Jul 10, 2006
Warren Buffett, the second richest man in the world, is going to give 85% of his 44 billion-dollar fortune to Bill Gates’ foundation. Gates, the richest man in the world, said that from now on he’s devoting his time and a part of his fortune to relieving misery. Gates and Buffet are going to spend three billion dollars a year fighting infectious disease in poor countries. This is more than is spent each year by the World Health Organization, which is financed by governments and operates under the U.N. The Gates foundation has at its disposal 30 billion dollars, while UNESCO last year was given only 610 million dollars.
So there are individuals who are richer and more powerful than the majority of countries and international bodies and who have the power to give or not give a part of their fortune to charitable foundations. The health and even the lives of millions of children threatened by hunger and disease depend on the desire of a U.S. billionaire to buy his place in heaven.

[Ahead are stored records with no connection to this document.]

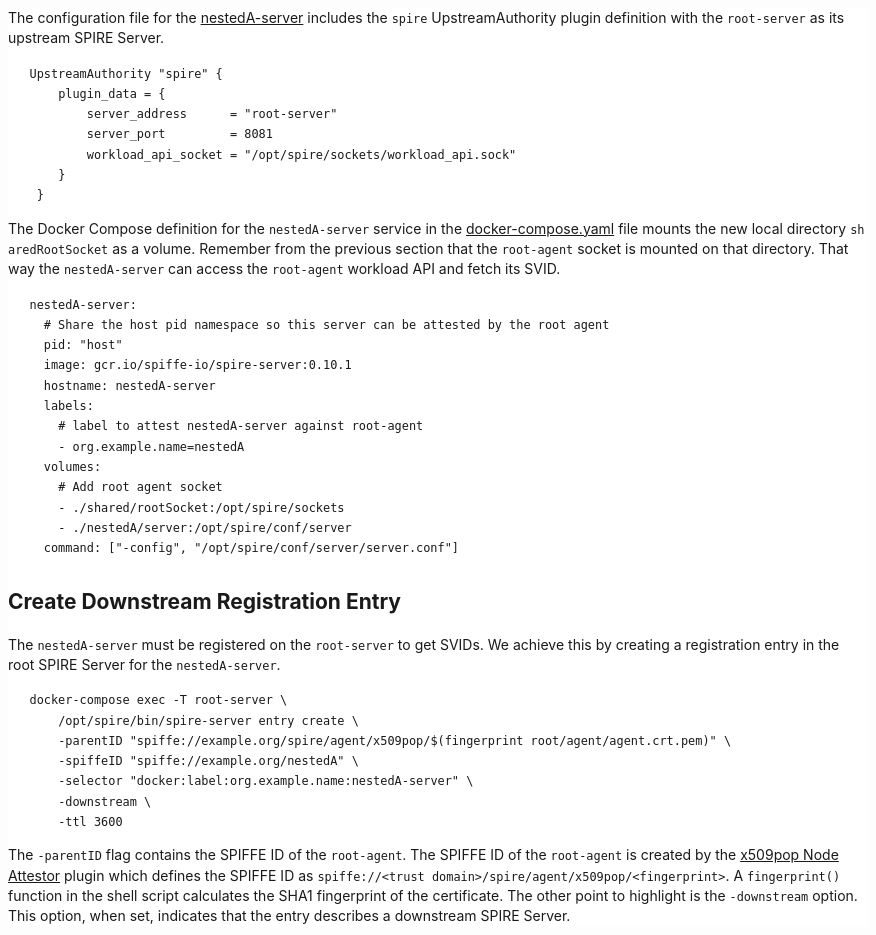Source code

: The configuration file for the [nestedA-server](./nestedA/server/server.conf) includes the `spire` UpstreamAuthority plugin definition with the `root-server` as its upstream SPIRE Server.

```console
   UpstreamAuthority "spire" {
 	   plugin_data = {
 	       server_address      = "root-server"
 	       server_port         = 8081
 	       workload_api_socket = "/opt/spire/sockets/workload_api.sock"
 	   }
    }
```

The Docker Compose definition for the `nestedA-server` service in the [docker-compose.yaml](docker-compose.yaml) file mounts the new local directory `sharedRootSocket` as a volume. Remember from the previous section that the `root-agent` socket is mounted on that directory. That way the `nestedA-server` can access the `root-agent` workload API and fetch its SVID.

```console
   nestedA-server:
     # Share the host pid namespace so this server can be attested by the root agent
     pid: "host"
     image: gcr.io/spiffe-io/spire-server:0.10.1
     hostname: nestedA-server
     labels:
       # label to attest nestedA-server against root-agent
       - org.example.name=nestedA
     volumes:
       # Add root agent socket  
       - ./shared/rootSocket:/opt/spire/sockets
       - ./nestedA/server:/opt/spire/conf/server
     command: ["-config", "/opt/spire/conf/server/server.conf"]
```

## Create Downstream Registration Entry

The `nestedA-server` must be registered on the `root-server` to get SVIDs. We achieve this by creating a registration entry in the root SPIRE Server for the `nestedA-server`.

```console
   docker-compose exec -T root-server \
       /opt/spire/bin/spire-server entry create \
       -parentID "spiffe://example.org/spire/agent/x509pop/$(fingerprint root/agent/agent.crt.pem)" \
       -spiffeID "spiffe://example.org/nestedA" \
       -selector "docker:label:org.example.name:nestedA-server" \
       -downstream \
       -ttl 3600
```

The `-parentID` flag contains the SPIFFE ID of the `root-agent`. The SPIFFE ID of the `root-agent` is created by the [x509pop Node Attestor](https://github.com/spiffe/spire/blob/master/doc/plugin_server_nodeattestor_x509pop.md) plugin which defines the SPIFFE ID as `spiffe://<trust domain>/spire/agent/x509pop/<fingerprint>`. A `fingerprint()` function in the shell script calculates the SHA1 fingerprint of the certificate.
The other point to highlight is the `-downstream` option. This option, when set, indicates that the entry describes a downstream SPIRE Server.


[nested-SPIRE-diagram]: images/Nested_SPIRE_Diagram.png "Nested SPIRE Deployment diagram"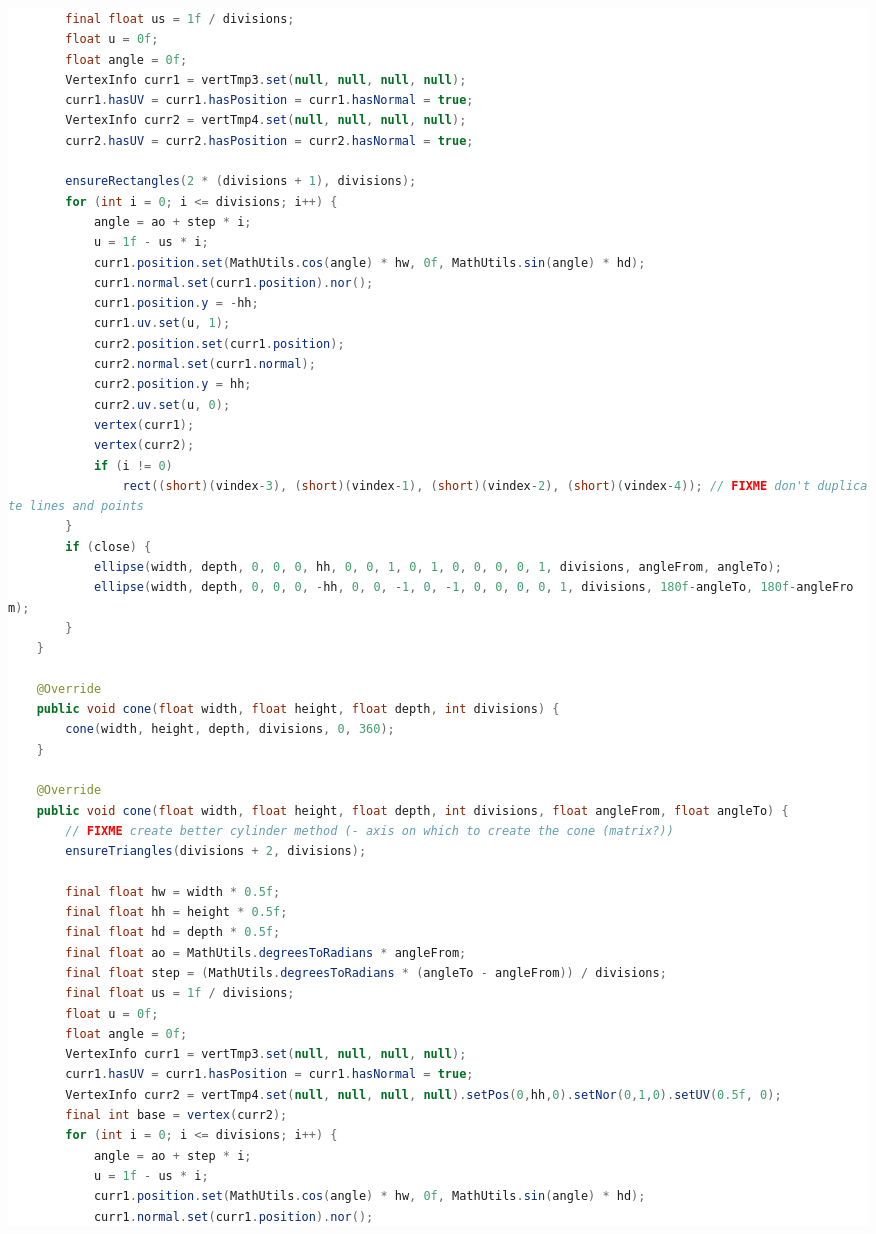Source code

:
 ```java
		final float us = 1f / divisions;
		float u = 0f;
		float angle = 0f;
		VertexInfo curr1 = vertTmp3.set(null, null, null, null);
		curr1.hasUV = curr1.hasPosition = curr1.hasNormal = true;
		VertexInfo curr2 = vertTmp4.set(null, null, null, null);
		curr2.hasUV = curr2.hasPosition = curr2.hasNormal = true;
		
		ensureRectangles(2 * (divisions + 1), divisions);
		for (int i = 0; i <= divisions; i++) {
			angle = ao + step * i;
			u = 1f - us * i;
			curr1.position.set(MathUtils.cos(angle) * hw, 0f, MathUtils.sin(angle) * hd);
			curr1.normal.set(curr1.position).nor();
			curr1.position.y = -hh;
			curr1.uv.set(u, 1);
			curr2.position.set(curr1.position);
			curr2.normal.set(curr1.normal);
			curr2.position.y = hh;
			curr2.uv.set(u, 0);
			vertex(curr1);
			vertex(curr2);
			if (i != 0)
				rect((short)(vindex-3), (short)(vindex-1), (short)(vindex-2), (short)(vindex-4)); // FIXME don't duplicate lines and points
		}
		if (close) {
			ellipse(width, depth, 0, 0, 0, hh, 0, 0, 1, 0, 1, 0, 0, 0, 0, 1, divisions, angleFrom, angleTo);
			ellipse(width, depth, 0, 0, 0, -hh, 0, 0, -1, 0, -1, 0, 0, 0, 0, 1, divisions, 180f-angleTo, 180f-angleFrom);
		}
	}
	
	@Override
	public void cone(float width, float height, float depth, int divisions) {
		cone(width, height, depth, divisions, 0, 360);
	}
	
	@Override
	public void cone(float width, float height, float depth, int divisions, float angleFrom, float angleTo) {
		// FIXME create better cylinder method (- axis on which to create the cone (matrix?))
		ensureTriangles(divisions + 2, divisions);
		
		final float hw = width * 0.5f;
		final float hh = height * 0.5f;
		final float hd = depth * 0.5f;
		final float ao = MathUtils.degreesToRadians * angleFrom;
		final float step = (MathUtils.degreesToRadians * (angleTo - angleFrom)) / divisions;
		final float us = 1f / divisions;
		float u = 0f;
		float angle = 0f;		
		VertexInfo curr1 = vertTmp3.set(null, null, null, null);
		curr1.hasUV = curr1.hasPosition = curr1.hasNormal = true;
		VertexInfo curr2 = vertTmp4.set(null, null, null, null).setPos(0,hh,0).setNor(0,1,0).setUV(0.5f, 0);
		final int base = vertex(curr2);
		for (int i = 0; i <= divisions; i++) {
			angle = ao + step * i;
			u = 1f - us * i;
			curr1.position.set(MathUtils.cos(angle) * hw, 0f, MathUtils.sin(angle) * hd);
			curr1.normal.set(curr1.position).nor();
```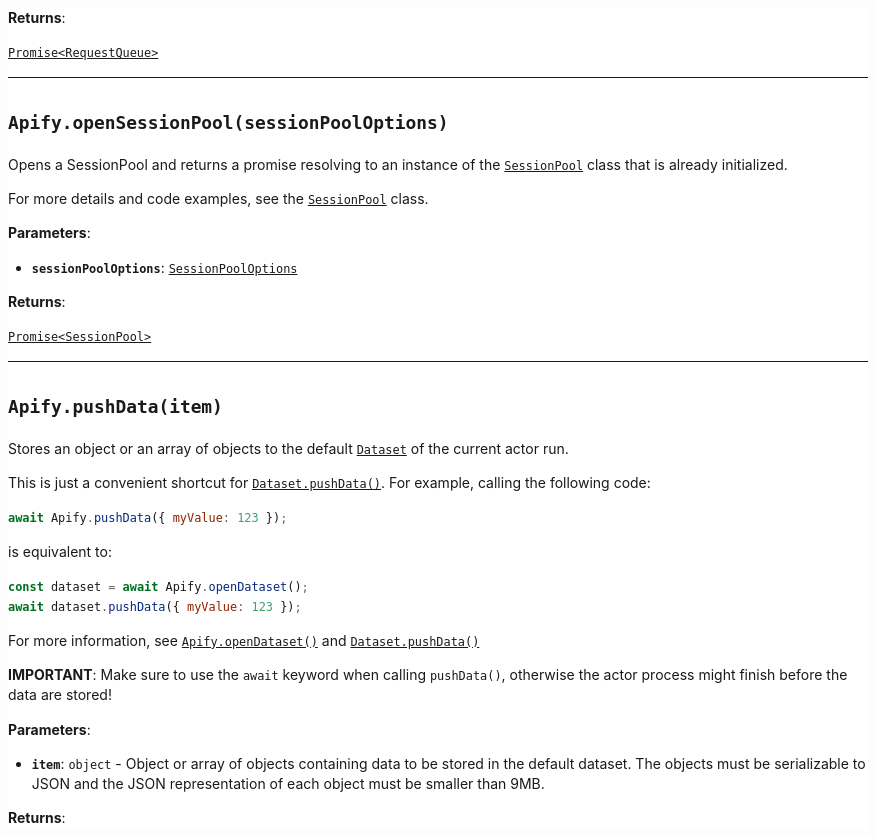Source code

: **Returns**:

[`Promise<RequestQueue>`](../api/request-queue)

---

<a name="opensessionpool"></a>

## `Apify.openSessionPool(sessionPoolOptions)`

Opens a SessionPool and returns a promise resolving to an instance of the [`SessionPool`](../api/session-pool) class that is already initialized.

For more details and code examples, see the [`SessionPool`](../api/session-pool) class.

**Parameters**:

-   **`sessionPoolOptions`**: [`SessionPoolOptions`](../typedefs/session-pool-options)

**Returns**:

[`Promise<SessionPool>`](../api/session-pool)

---

<a name="pushdata"></a>

## `Apify.pushData(item)`

Stores an object or an array of objects to the default [`Dataset`](../api/dataset) of the current actor run.

This is just a convenient shortcut for [`Dataset.pushData()`](../api/dataset#pushdata). For example, calling the following code:

```javascript
await Apify.pushData({ myValue: 123 });
```

is equivalent to:

```javascript
const dataset = await Apify.openDataset();
await dataset.pushData({ myValue: 123 });
```

For more information, see [`Apify.openDataset()`](../api/apify#opendataset) and [`Dataset.pushData()`](../api/dataset#pushdata)

**IMPORTANT**: Make sure to use the `await` keyword when calling `pushData()`, otherwise the actor process might finish before the data are stored!

**Parameters**:

-   **`item`**: `object` - Object or array of objects containing data to be stored in the default dataset. The objects must be serializable to JSON
    and the JSON representation of each object must be smaller than 9MB.

**Returns**:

When Buffett announced his charitable donation, he referred to Andrew Carnegie, the billionaire who died in 1919. Carnegie made similar proclamations about his good intentions, saying that since he owed his fortune to society he had to return it to society. Carnegie financed many foundations, and established 2,500 libraries carrying his name, plus concert halls, museums and theaters. Carnegie may be known today for all these things named for him. But in his time he was one of the “robber barons.” He constructed his industrial and financial empire through theft, violence, stealing public funds and the extreme exploitation of workers. Carnegie is notorious for regularly using armed Pinkerton guards to kill striking workers.
Buffett is made of the same stuff as his model. His fortune didn’t come from establishing businesses and employing workers, but from speculation, that is, buying and selling stock in many companies and drawing off their profits – made from increasingly severe exploitation of their work force.
He currently owns an important part of ConocoPhillips, one of the biggest oil companies in the world, which along with the other “Majors” is responsible for the pillage of raw materials, corruption, the support of dictators and wars which flow from international oil investments. Buffett also owns a big block of WalMart, the world’s biggest store, well known for its low wages, lack of health care and inadequate hours, which is quick to suppress any union activity. He owns stock in Nike, where he profits from the labor of children ... for whom charity will come too late, if ever.
Buffett’s 44 billion dollars and Gates’ 50 billion exist only due to the economic system that governs the planet. But the sum of misery, tragedy and wars engendered by this economic system which gives Buffett and Gates such great fortunes totally overwhelms what their foundation could do, even if all of it were distributed to charity.